Natural pigments that are derivatives of anthraquinone are found, inter alia, in aloe latex, senna, rhubarb, and cascara buckthorn, fungi, lichens, and some insects. A type II polyketide synthase is responsible for anthraquinone biosynthesis in the bacterium Photorhabdus luminescens. Chorismate, formed by isochorismate synthase in the shikimate pathway, is a precursor of anthraquinones in Morinda citrifolia.
Tests for anthraquinones in natural extracts have been established.
- Senna glycosides from the senna.
- Frangulin in Frangula alnus.
- Aloe-emodin in aloe resin.
- Carmine, a bright-red pigment derived from insects.
- Hypericin and fagopyrin are naphthodianthrones, anthraquinone-derivatives.

== Applications ==
===Digester additive in papermaking===
9,10-Anthraquinone is used as a digester additive in production of paper pulp by alkaline processes, like the kraft, the alkaline sulfite or the Soda-AQ processes. The anthraquinone is a redox catalyst. The reaction mechanism may involve single electron transfer (SET). The anthraquinone oxidizes the reducing end of polysaccharides in the pulp, i.e., cellulose and hemicellulose, and thereby protecting it from alkaline degradation (peeling). The anthraquinone is reduced to 9,10-dihydroxyanthracene which then can react with lignin. The lignin is degraded and becomes more watersoluble and thereby more easy to wash away from the pulp, while the anthraquinone is regenerated. This process gives an increase in yield of pulp, typically 1–3% and a reduction in kappa number.

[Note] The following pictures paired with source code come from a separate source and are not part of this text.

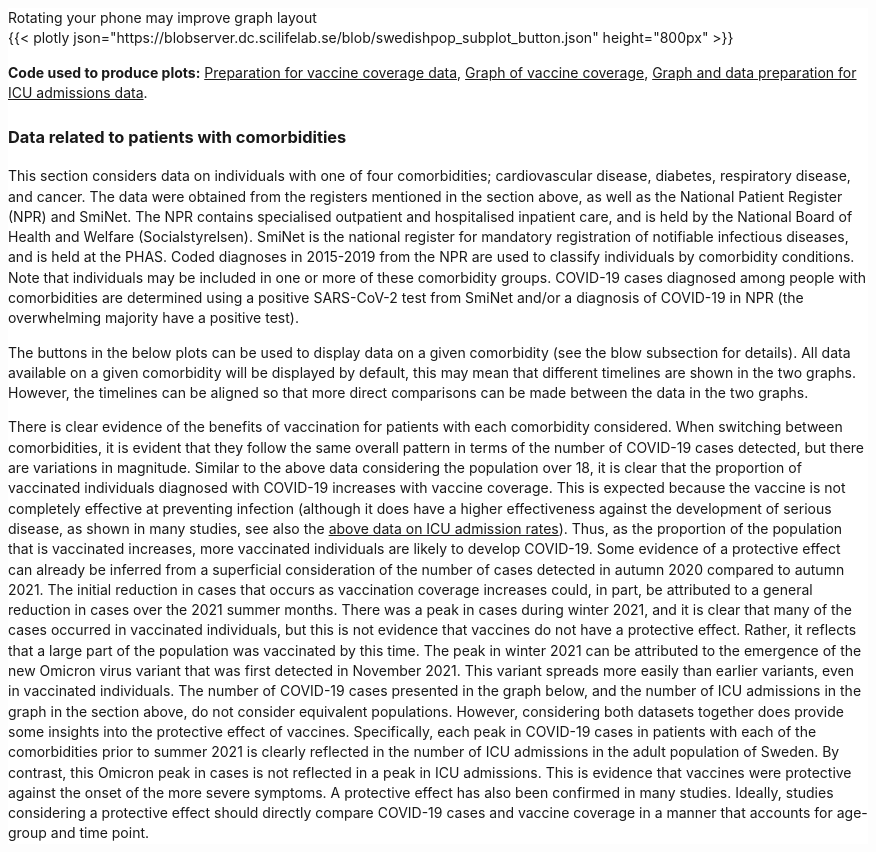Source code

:   </div>
</div>

<div class="d-md-none alert alert-info">
  Rotating your phone may improve graph layout
</div>

<div class="plot_wrapper mb-3">
  <div class="table-responsive">{{< plotly json="https://blobserver.dc.scilifelab.se/blob/swedishpop_subplot_button.json" height="800px" >}}</div>
</div>

**Code used to produce plots:** [Preparation for vaccine coverage data](https://github.com/ScilifelabDataCentre/pathogens-portal-visualisations/blob/main/RECOVAC/Swedishpop_vaccinecov_dataprep.py), [Graph of vaccine coverage](https://github.com/ScilifelabDataCentre/pathogens-portal-visualisations/blob/main/RECOVAC/Swedishpop_vaccinecov_plotwbuttons.py), [Graph and data preparation for ICU admissions data](https://github.com/ScilifelabDataCentre/pathogens-portal-visualisations/blob/main/RECOVAC/Swedishpop_ICU_plotwbuttons.py).

### Data related to patients with comorbidities

This section considers data on individuals with one of four comorbidities; cardiovascular disease, diabetes, respiratory disease, and cancer. The data were obtained from the registers mentioned in the section above, as well as the National Patient Register (NPR) and SmiNet. The NPR contains specialised outpatient and hospitalised inpatient care, and is held by the National Board of Health and Welfare (Socialstyrelsen). SmiNet is the national register for mandatory registration of notifiable infectious diseases, and is held at the PHAS. Coded diagnoses in 2015-2019 from the NPR are used to classify individuals by comorbidity conditions. Note that individuals may be included in one or more of these comorbidity groups. COVID-19 cases diagnosed among people with comorbidities are determined using a positive SARS-CoV-2 test from SmiNet and/or a diagnosis of COVID-19 in NPR (the overwhelming majority have a positive test).

The buttons in the below plots can be used to display data on a given comorbidity (see the blow subsection for details). All data available on a given comorbidity will be displayed by default, this may mean that different timelines are shown in the two graphs. However, the timelines can be aligned so that more direct comparisons can be made between the data in the two graphs.

There is clear evidence of the benefits of vaccination for patients with each comorbidity considered. When switching between comorbidities, it is evident that they follow the same overall pattern in terms of the number of COVID-19 cases detected, but there are variations in magnitude. Similar to the above data considering the population over 18, it is clear that the proportion of vaccinated individuals diagnosed with COVID-19 increases with vaccine coverage. This is expected because the vaccine is not completely effective at preventing infection (although it does have a higher effectiveness against the development of serious disease, as shown in many studies, see also the [above data on ICU admission rates](#swedish-population-in-general)). Thus, as the proportion of the population that is vaccinated increases, more vaccinated individuals are likely to develop COVID-19. Some evidence of a protective effect can already be inferred from a superficial consideration of the number of cases detected in autumn 2020 compared to autumn 2021. The initial reduction in cases that occurs as vaccination coverage increases could, in part, be attributed to a general reduction in cases over the 2021 summer months. There was a peak in cases during winter 2021, and it is clear that many of the cases occurred in vaccinated individuals, but this is not evidence that vaccines do not have a protective effect. Rather, it reflects that a large part of the population was vaccinated by this time. The peak in winter 2021 can be attributed to the emergence of the new Omicron virus variant that was first detected in November 2021. This variant spreads more easily than earlier variants, even in vaccinated individuals. The number of COVID-19 cases presented in the graph below, and the number of ICU admissions in the graph in the section above, do not consider equivalent populations. However, considering both datasets together does provide some insights into the protective effect of vaccines. Specifically, each peak in COVID-19 cases in patients with each of the comorbidities prior to summer 2021 is clearly reflected in the number of ICU admissions in the adult population of Sweden. By contrast, this Omicron peak in cases is not reflected in a peak in ICU admissions. This is evidence that vaccines were protective against the onset of the more severe symptoms. A protective effect has also been confirmed in many studies. Ideally, studies considering a protective effect should directly compare COVID-19 cases and vaccine coverage in a manner that accounts for age-group and time point.

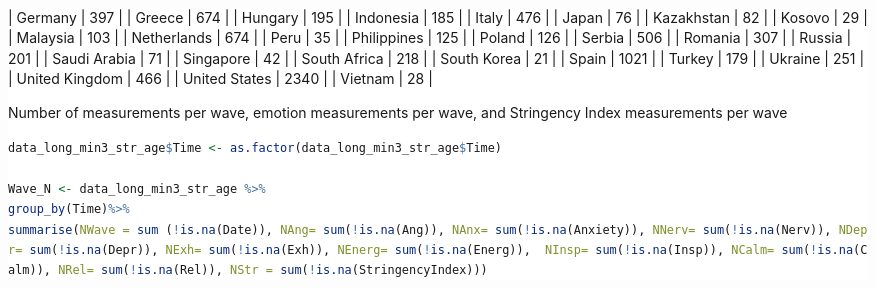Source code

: | Germany        | 397      |
| Greece         | 674      |
| Hungary        | 195      |
| Indonesia      | 185      |
| Italy          | 476      |
| Japan          | 76       |
| Kazakhstan     | 82       |
| Kosovo         | 29       |
| Malaysia       | 103      |
| Netherlands    | 674      |
| Peru           | 35       |
| Philippines    | 125      |
| Poland         | 126      |
| Serbia         | 506      |
| Romania        | 307      |
| Russia         | 201      |
| Saudi Arabia   | 71       |
| Singapore      | 42       |
| South Africa   | 218      |
| South Korea    | 21       |
| Spain          | 1021     |
| Turkey         | 179      |
| Ukraine        | 251      |
| United Kingdom | 466      |
| United States  | 2340     |
| Vietnam        | 28       |

Number of measurements per wave, emotion measurements per wave, and
Stringency Index measurements per wave

``` r
data_long_min3_str_age$Time <- as.factor(data_long_min3_str_age$Time)

Wave_N <- data_long_min3_str_age %>% 
group_by(Time)%>%
summarise(NWave = sum (!is.na(Date)), NAng= sum(!is.na(Ang)), NAnx= sum(!is.na(Anxiety)), NNerv= sum(!is.na(Nerv)), NDepr= sum(!is.na(Depr)), NExh= sum(!is.na(Exh)), NEnerg= sum(!is.na(Energ)),  NInsp= sum(!is.na(Insp)), NCalm= sum(!is.na(Calm)), NRel= sum(!is.na(Rel)), NStr = sum(!is.na(StringencyIndex)))
```
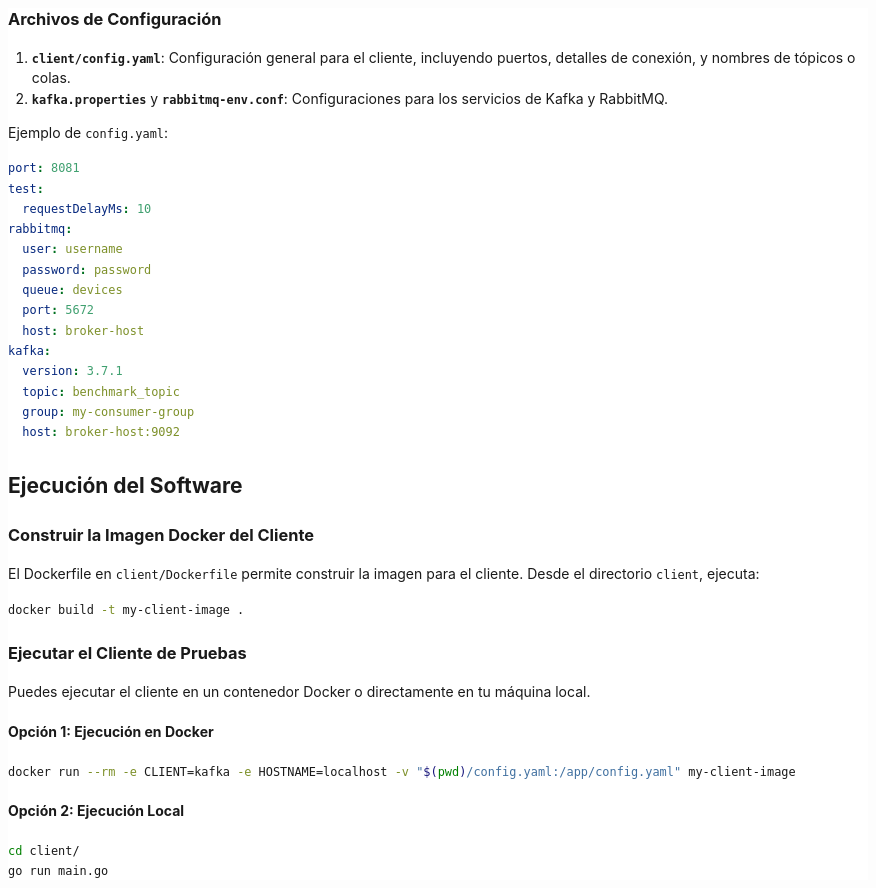 ### Archivos de Configuración

1. **`client/config.yaml`**: Configuración general para el cliente, incluyendo puertos, detalles de conexión, y nombres de tópicos o colas.
2. **`kafka.properties`** y **`rabbitmq-env.conf`**: Configuraciones para los servicios de Kafka y RabbitMQ.

Ejemplo de `config.yaml`:

```yaml
port: 8081
test:
  requestDelayMs: 10
rabbitmq:
  user: username
  password: password
  queue: devices
  port: 5672
  host: broker-host
kafka:
  version: 3.7.1
  topic: benchmark_topic
  group: my-consumer-group
  host: broker-host:9092
```

## Ejecución del Software

### Construir la Imagen Docker del Cliente

El Dockerfile en `client/Dockerfile` permite construir la imagen para el cliente. Desde el directorio `client`, ejecuta:

```bash
docker build -t my-client-image .
```

### Ejecutar el Cliente de Pruebas

Puedes ejecutar el cliente en un contenedor Docker o directamente en tu máquina local.

#### Opción 1: Ejecución en Docker

```bash
docker run --rm -e CLIENT=kafka -e HOSTNAME=localhost -v "$(pwd)/config.yaml:/app/config.yaml" my-client-image
```

#### Opción 2: Ejecución Local

```bash
cd client/
go run main.go
```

===In the production of hydrogen peroxide===

A large industrial application of anthraquinones is for the production of hydrogen peroxide. 2-Ethyl-9,10-anthraquinone or a related alkyl derivative is used, rather than anthraquinone itself.

Catalytic cycle for the anthraquinone process to produce hydrogen peroxide.

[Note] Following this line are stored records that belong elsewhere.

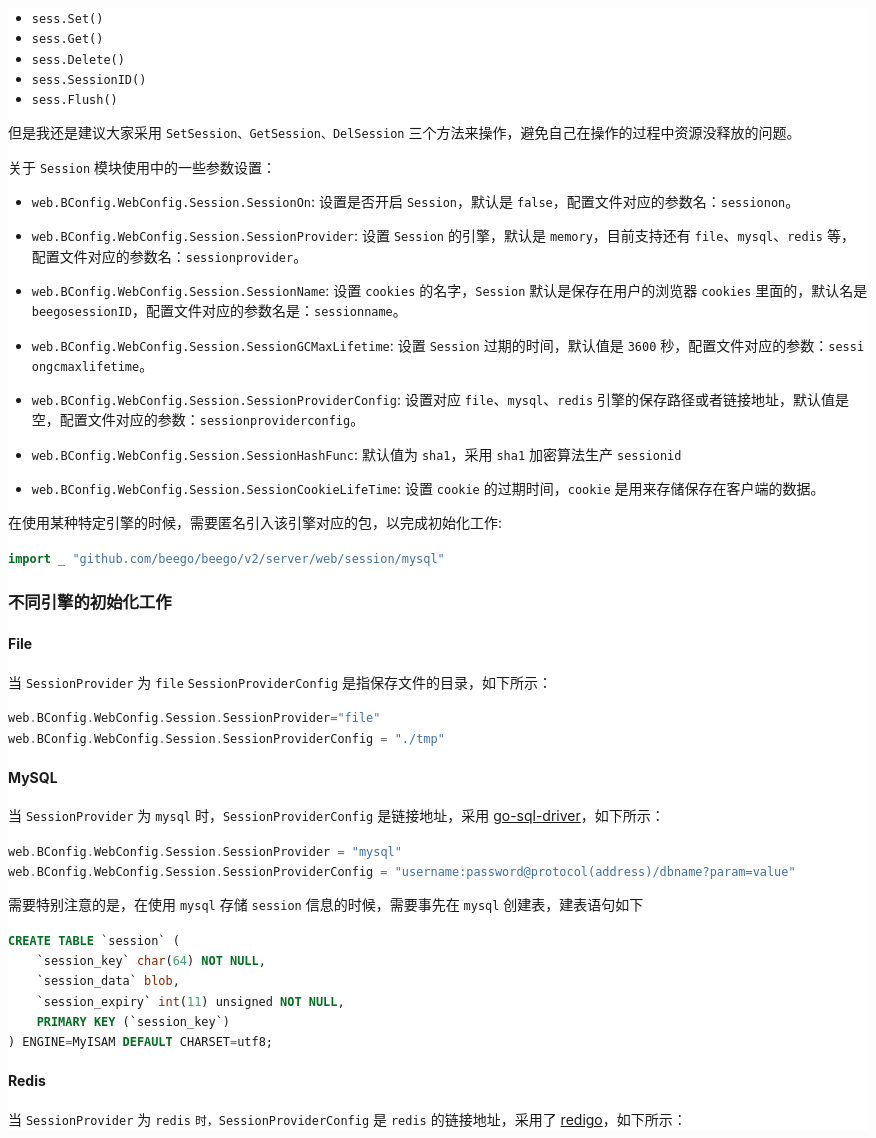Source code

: * `sess.Set()`
* `sess.Get()`
* `sess.Delete()`
* `sess.SessionID()`
* `sess.Flush()`

但是我还是建议大家采用 `SetSession、GetSession、DelSession` 三个方法来操作，避免自己在操作的过程中资源没释放的问题。

关于 `Session` 模块使用中的一些参数设置：

- `web.BConfig.WebConfig.Session.SessionOn`: 设置是否开启 `Session`，默认是 `false`，配置文件对应的参数名：`sessionon`。

- `web.BConfig.WebConfig.Session.SessionProvider`: 设置 `Session` 的引擎，默认是 `memory`，目前支持还有 `file`、`mysql`、`redis` 等，配置文件对应的参数名：`sessionprovider`。

- `web.BConfig.WebConfig.Session.SessionName`: 设置 `cookies` 的名字，`Session` 默认是保存在用户的浏览器 `cookies` 里面的，默认名是 `beegosessionID`，配置文件对应的参数名是：`sessionname`。

- `web.BConfig.WebConfig.Session.SessionGCMaxLifetime`: 设置 `Session` 过期的时间，默认值是 `3600` 秒，配置文件对应的参数：`sessiongcmaxlifetime`。


- `web.BConfig.WebConfig.Session.SessionProviderConfig`: 设置对应 `file`、`mysql`、`redis` 引擎的保存路径或者链接地址，默认值是空，配置文件对应的参数：`sessionproviderconfig`。

- `web.BConfig.WebConfig.Session.SessionHashFunc`: 默认值为 `sha1`，采用 `sha1` 加密算法生产 `sessionid`

- `web.BConfig.WebConfig.Session.SessionCookieLifeTime`: 设置 `cookie` 的过期时间，`cookie` 是用来存储保存在客户端的数据。


在使用某种特定引擎的时候，需要匿名引入该引擎对应的包，以完成初始化工作:

```go
import _ "github.com/beego/beego/v2/server/web/session/mysql"
```

### 不同引擎的初始化工作

#### File
当 `SessionProvider` 为 `file` `SessionProviderConfig` 是指保存文件的目录，如下所示：

```go
web.BConfig.WebConfig.Session.SessionProvider="file"
web.BConfig.WebConfig.Session.SessionProviderConfig = "./tmp"
```
#### MySQL
当 `SessionProvider` 为 `mysql` 时，`SessionProviderConfig` 是链接地址，采用 [go-sql-driver](https://github.com/go-sql-driver/mysql)，如下所示：

```go
web.BConfig.WebConfig.Session.SessionProvider = "mysql"
web.BConfig.WebConfig.Session.SessionProviderConfig = "username:password@protocol(address)/dbname?param=value"
```

需要特别注意的是，在使用 `mysql` 存储 `session` 信息的时候，需要事先在 `mysql` 创建表，建表语句如下

```sql
CREATE TABLE `session` (
	`session_key` char(64) NOT NULL,
	`session_data` blob,
	`session_expiry` int(11) unsigned NOT NULL,
	PRIMARY KEY (`session_key`)
) ENGINE=MyISAM DEFAULT CHARSET=utf8;
```
#### Redis
当 `SessionProvider` 为 `redis` `时，SessionProviderConfig` 是 `redis` 的链接地址，采用了 [redigo](https://github.com/garyburd/redigo)，如下所示：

Millions of tons of hydrogen peroxide are manufactured by the anthraquinone process.

===Pulping===
Sodium 2-anthraquinonesulfonate (AMS) is a water-soluble anthraquinone derivative that was the first anthraquinone derivative discovered to have a catalytic effect in the alkaline pulping processes.

===Dyestuff precursor===

The 9,10-anthraquinone skeleton occurs in many dyes, such as alizarin. Important derivatives of 9,10-anthraquinone are 1-nitroanthraquinone, anthraquinone-1-sulfonic acid, and the dinitroanthraquinone.

Selection of anthraquinone dyes. From the left: C.I.Acid Blue 43
an "acid dye" for wool (also called "Acilan Saphirol SE"), C.I. Vat Violet 1, which is applied by transfer printing using sublimation, a blue colorant commonly used in gasoline, and C.I. Disperse Red 60.

===Medicine===
Derivatives of 9,10-anthraquinone include drugs such as the anthracenediones and the anthracycline family of chemotherapy drugs. The latter drugs are derived from the bacterium Streptomyces peucetius, discovered in a soil sample near the Adriatic Sea. Drugs in the anthraquinone family include the prototypical daunorubicin, doxorubicin, mitoxantrone, losoxantrone, and pixantrone. Most of these drugs, with the notable exception of pixantrone, are extremely cardiotoxic, causing irreversible cardiomyopathy, which can limit their practical usefulness in cancer treatment.

The anthracenediones also include
- Antimalarials such as rufigallol
- DNA dyes / nuclear counterstains such as DRAQ5, DRAQ7 and CyTRAK Orange for flow cytometry and fluorescence microscopy.
- Anthraquinone derivatives: rhein, emodin, aloe emodin, parietin (physcion), and chrysophanol extracted from Cassia occidentalis are toxic and known to cause hepatomyoencephalopathy in children.

Aloe emodin

Daunorubicin

Mitoxantrone

Pixantrone

Dantron, emodin, and aloe emodin, and some of the senna glycosides have laxative effects. Prolonged use and abuse leads to melanosis coli.

===Flow batteries===
Soluble anthraquinones such as 9,10-anthraquinone-2,7-disulfonic acid are used as reactants in redox flow batteries, which provide electrical energy storage.